# Diseño driver IGBT



## xengu (Nov 15, 2006)

Estoy inmerso en el diseño de un driver para IGBT, pero me asalta un problema. Una de las características de debe tener esta fuente es que en conmutación debe ser capaz de inyectar grandes cantidades de corriente pico (40 A) a la puerta del IGBT- para cargar lo más rápido posible las capacidades parásitas de puerta, pero en conducción o bloqueo apenas debe aportar corriente. Pues bien, la etapa final utilizado para ello es un push-pull convencional mediante MOSFET-s. Aquí viene el problema, no se que MOSFET-s elegir, ya que me interesa que sean de la menor potencia posible pero con una gran capacidad de corriente pico.

Os agradecería si me remitierais información sobre MOSFET-s de baja potencia con gran capacidad de corriente de pico. O alguna otra configuración que soporte las características mencionadas.

Un saludo.


----------



## pantuflo (Nov 19, 2006)

No alcanzo a ver bien por que necesitas amplificar tanto la corriente antes de atacar la puerta de un IGBT.

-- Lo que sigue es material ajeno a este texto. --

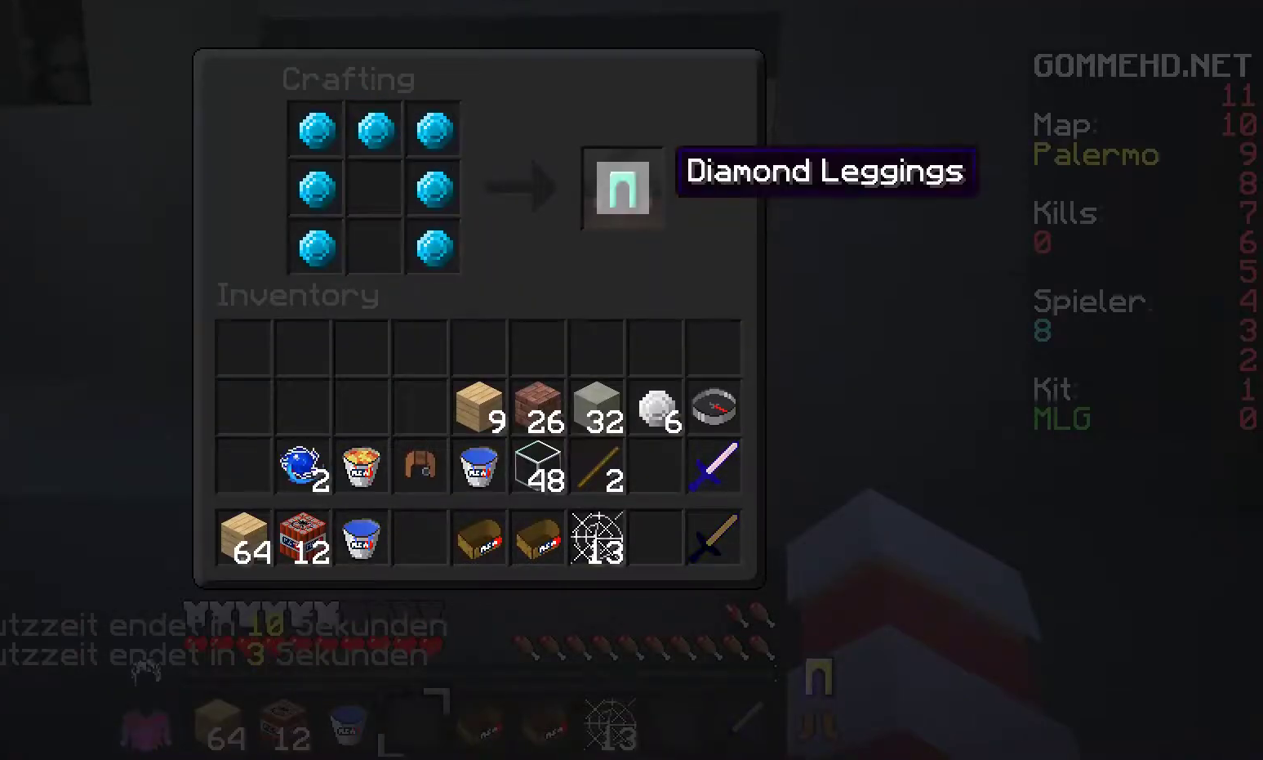
{"keys": [], "mouse": ["left"]}
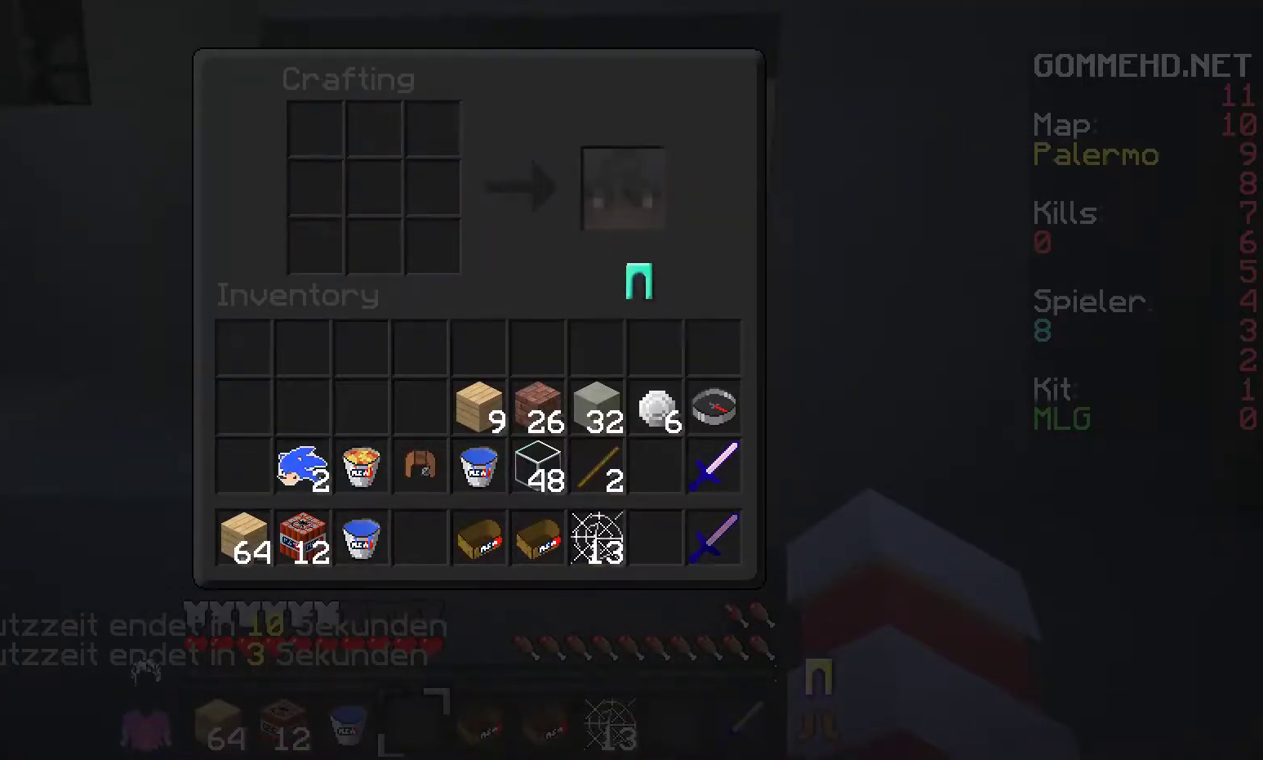
{"keys": [], "mouse": ["left"], "events": [[50, "mouse_left", "up"], [467, "mouse_left", "down"]]}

En lo que yo conozco, la mayoría de los IGBT requieren poca corriente de disparo, aun cuando queramos que trabaje en alta frecuencia (30kHz), la corriente que requieren en puerta es del orden de 10 miliamperios, la capacidad de la puerta es del orden de 10 nanofaradios, la potencia, voltaje y corriente en salida depende del modelo.


Saludos


----------



## xengu (Nov 20, 2006)

Lo primero gracias por tu interés. La razón por la que es necesaria tal magnitud de corriente es debido a la aplicación en la que estoy trabajando. 

El objetivo de mi proyecto es diseñar un driver genérico que posibilite la serialización de IGBT-s. El problema surge cuando la cargas de trabajo no se distribuyen homogéneamente entre todos los dispositivos. Por ejemplo, si se les da el orden de apertura a la vez a dos IGBT-s, y uno de ellos es más lento que el otra a la hora del apagado (debido a las diferentes características que presenta todo dispositivo) el dispositivo más rápido es el que bloquea toda la tensión de bus. Lo mismo pasa en el encendido.

Para subsanar el problema existen técnicas referidas al circuito de gobierno. El driver se encarga de meter o sacar cargas de la puerta con la finalidad de controlar tanto la derivada de la corriente como de la tensión.

Para que el driver tenga la gobernabilidad suficiente respecto a las dinámicas de los IGBT-s, debe ser capaz de cargar y descargar las capacidades de puerta casi instantáneamente. Debido a ello el driver debe ser capaz de trabajar con corrientes pico muy elevadas. En el mercado hoy en día existen driver con un capacidad de 70 A pico 4W


----------



## lmo (Dic 2, 2008)

No se si ya solucionaste el problema pero en los inverter de velocidad de motores se usa el L6386 tanto en conversores 220v a 3x220  en caso de sistemas trifasicos usa tres de estos espero que no sea demasiado tarde.

saludos


----------